8. From summer to autumn (1)

Bandara John F. Kennedy terlihat sangat sibuk di musim panas. Begitu ramai dan penuh sesak. Ratusan orang hilir mudik di terminal kedatangan, sebagian tampak melenggang santai, lainnya terkesan seperti tengah tergesa-gesa. Berbagai bahasa asing terdengar dari segala penjuru, membaur di udara dalam bentuk hiruk pikuk yang tidak bisa ditangkap jelas apa maknanya.

Membuat Rafisqi semakin sadar kalau dia sudah benar-benar jauh dari rumah.

Di tengah keramaian itu, dia terdiam. Dia sudah meninggalkan tempat ini tiga tahun yang lalu, dengan harapan bisa memulai kehidupan yang lebih baik di Indonesia dan melupakan semua kejadian buruk yang dialaminya di sini. Namun, pada akhirnya dia tetap kembali. Kali ini tanpa Dharma dan Syila yang akan menyambutnya di rumah mereka di New York. Sekarang dia benar-benar sendirian, di tempat yang seharusnya cukup familiar, tapi entah kenapa terasa begitu asing. Dihelanya napas berat. Belum apa-apa, dia sudah merindukan rumah, Dharma, Syila, danㅡ

Rafisqi buru-buru menggeleng, mengusir pemikiran apa pun yang hanya akan membuatnya semakin terpuruk. Penerbangan barusan sudah cukup untuk membuatnya jet lag, sebaiknya dia tidak memperburuk keadaan. Dia menarik koper dan bergerak menuju pintu keluar terminal. Seorang petugas bandara berambut pirang menganggukkan kepala begitu dia melewati pintu. Matahari masih bersinar begitu terik dan hawa gerah khas musim panas langsung menerpanya tanpa ampun.

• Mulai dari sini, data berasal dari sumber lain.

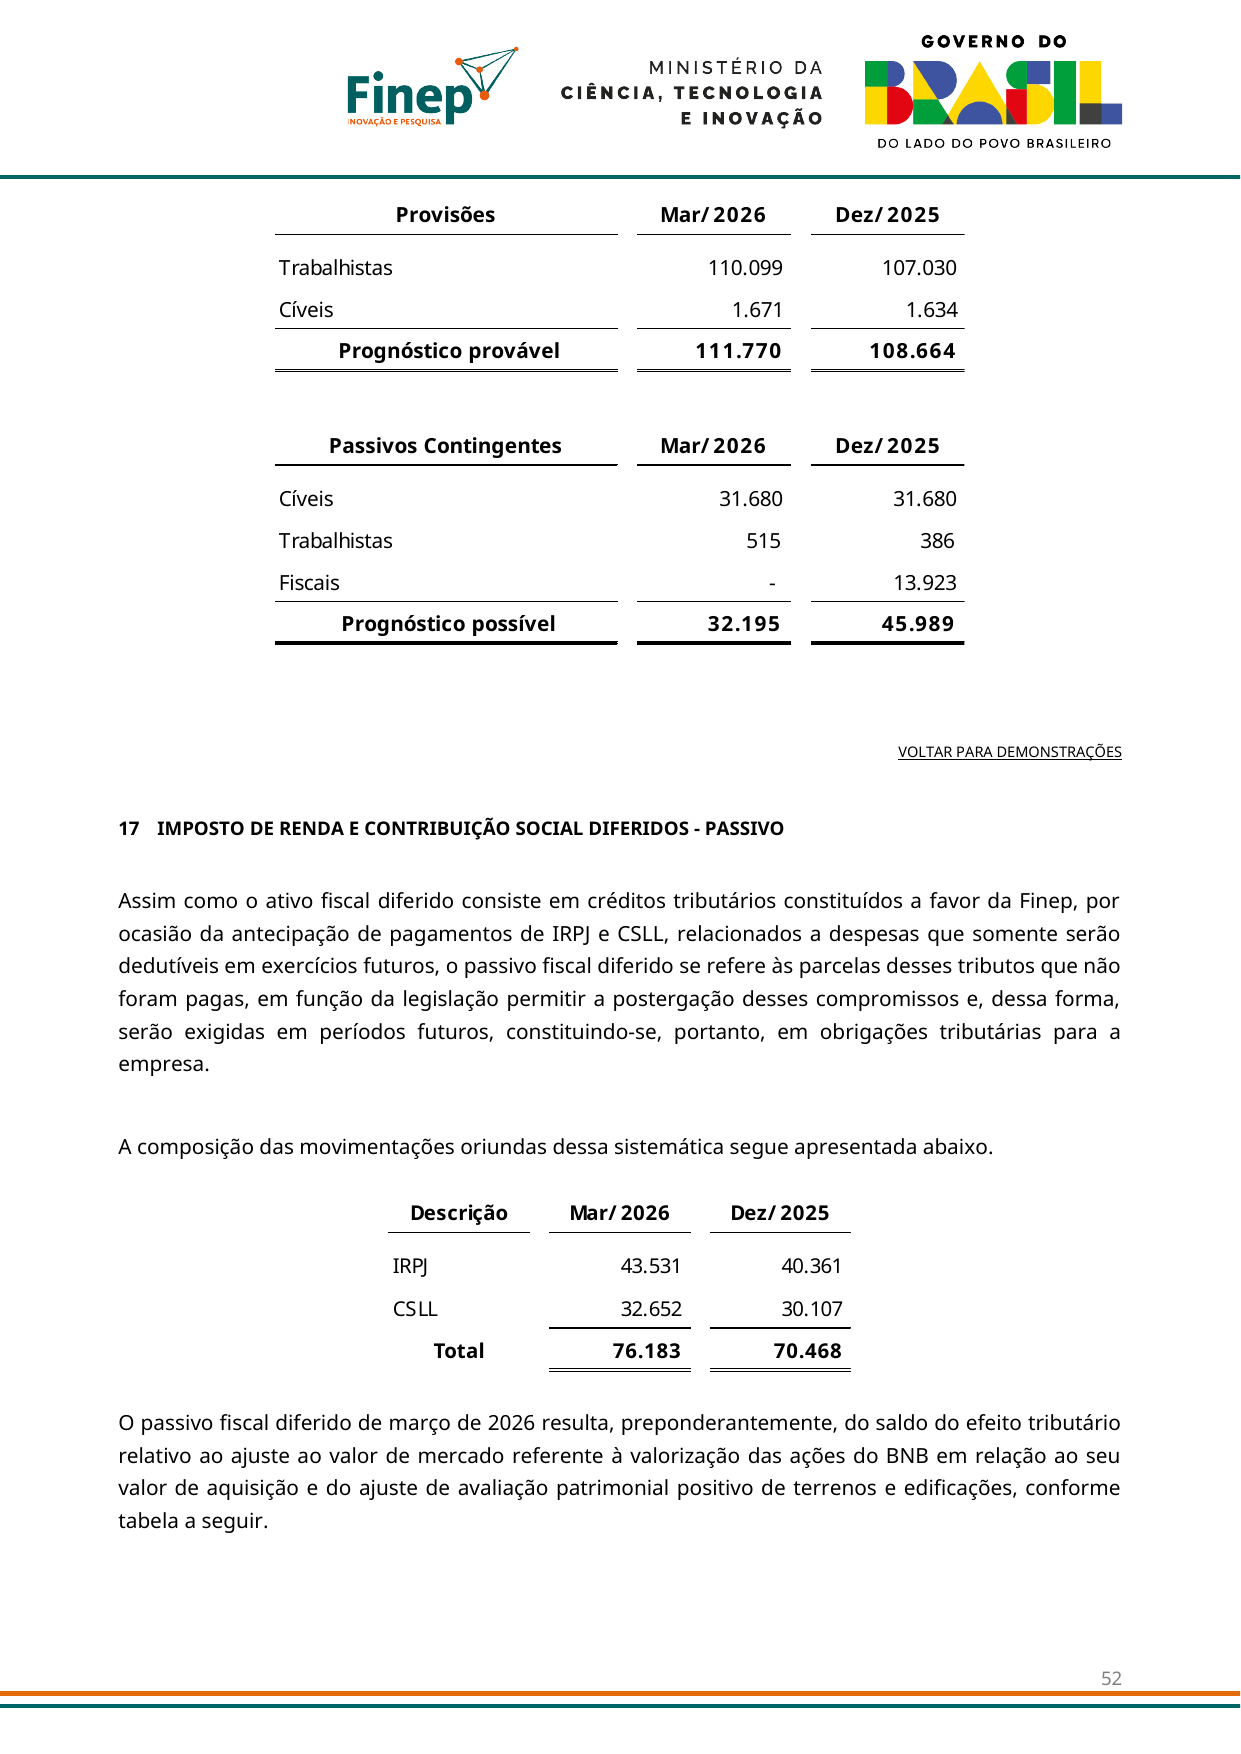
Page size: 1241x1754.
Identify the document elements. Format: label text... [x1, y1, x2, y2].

text A composição das movimentações oriundas dessa sistemática segue apresentada abaixo. [118, 1132, 1122, 1160]
text Voltar para demonstrações [118, 742, 1122, 762]
list Imposto de renda e contribuição social diferidos - Passivo [118, 815, 1122, 841]
text Assim como o ativo fiscal diferido consiste em créditos tributários constituídos a favor da Finep, por ocasião da antecipação de pagamentos de IRPJ e CSLL, relacionados a despesas que somente serão dedutíveis em exercícios futuros, o passivo fiscal diferido se refere às parcelas desses tributos que não foram pagas, em função da legislação permitir a postergação desses compromissos e, dessa forma, serão exigidas em períodos futuros, constituindo-se, portanto, em obrigações tributárias para a empresa. [118, 886, 1122, 1078]
text O passivo fiscal diferido de março de 2026 resulta, preponderantemente, do saldo do efeito tributário relativo ao ajuste ao valor de mercado referente à valorização das ações do BNB em relação ao seu valor de aquisição e do ajuste de avaliação patrimonial positivo de terrenos e edificações, conforme tabela a seguir. [118, 1408, 1122, 1534]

Keadaan di luar ternyata tidak kalah semrawut. Rafisqi mempercepat langkahnya melewati sebuah keluarga yang sedang berpelukan heboh dan serombongan turis Italia yang bergerombol di selasar bandara. Dia melipir ke tempat yang lumayan sepi. Tangan kanannya mengeluarkan ponsel dari saku, berniat mengabarkan yang lain kalau dia sudah sampai. Namun belum sempat dia menyentuh tombol 'send' untuk mengirimkan pesan, seseorang menepuk bahunya cukup keras.

Rafisqi berbalik, mendapati seorang gadis berkemeja biru sedang tersenyum ke arahnya.

"FIQI!" Senyumannya semakin lebar, membuat sepasang matanya menyipit membentuk bulan sabit. "Welcome back!"

Melihat sosok itu muncul di depannya, tentu saja Rafisqi kaget. Terus terang, dia sama sekali tidak berharap akan bertemu wajah yang dikenalinya dalam waktu sesingkat ini.

"Meisy?"

Gadis itu mengangguk semangat. "Lama tidak ketemu!" Dia meraih lengan kanan Rafisqi dan mengguncang-guncangnya, terlihat begitu antusias. "Kau sehat? Sudah menunggu lama? Aku buru-buru ke sini dari kantor, tapi malah kena macet!"

"Eh? Kenapa?" Sekarang Rafisqi malah bingung mendengar racauan bertubi-tubi milik gadis berambut cokelat kepirangan di hadapannya.

"Kenapa?" Meisy ikut terlihat bingung. "David memintaku menjemputmu."

Meisy mengeluarkan ponsel dari dalam tasnya, mengotak-atiknya sesaat dan menunjukkan layarnya pada Rafisqi. Di sana terpampang pesan dari seseorang dengan nama kontak "Baobei". Isinya mengenai jadwal penerbangan Rafisqi dan posisi terminal kedatangan. Rafisqi segera melihat ponsel miliknya. Benar saja, ternyata ada pesan dari David yang belum dia dibaca. Sepertinya dikirim ketika dia masih berada di pesawat.

.

Davidio Mahardika

Dijemput Mei, ya (19.04)

Dia sudah kukasih tahu (19.04)

Sementara menginap di tempatnya saja (19.05)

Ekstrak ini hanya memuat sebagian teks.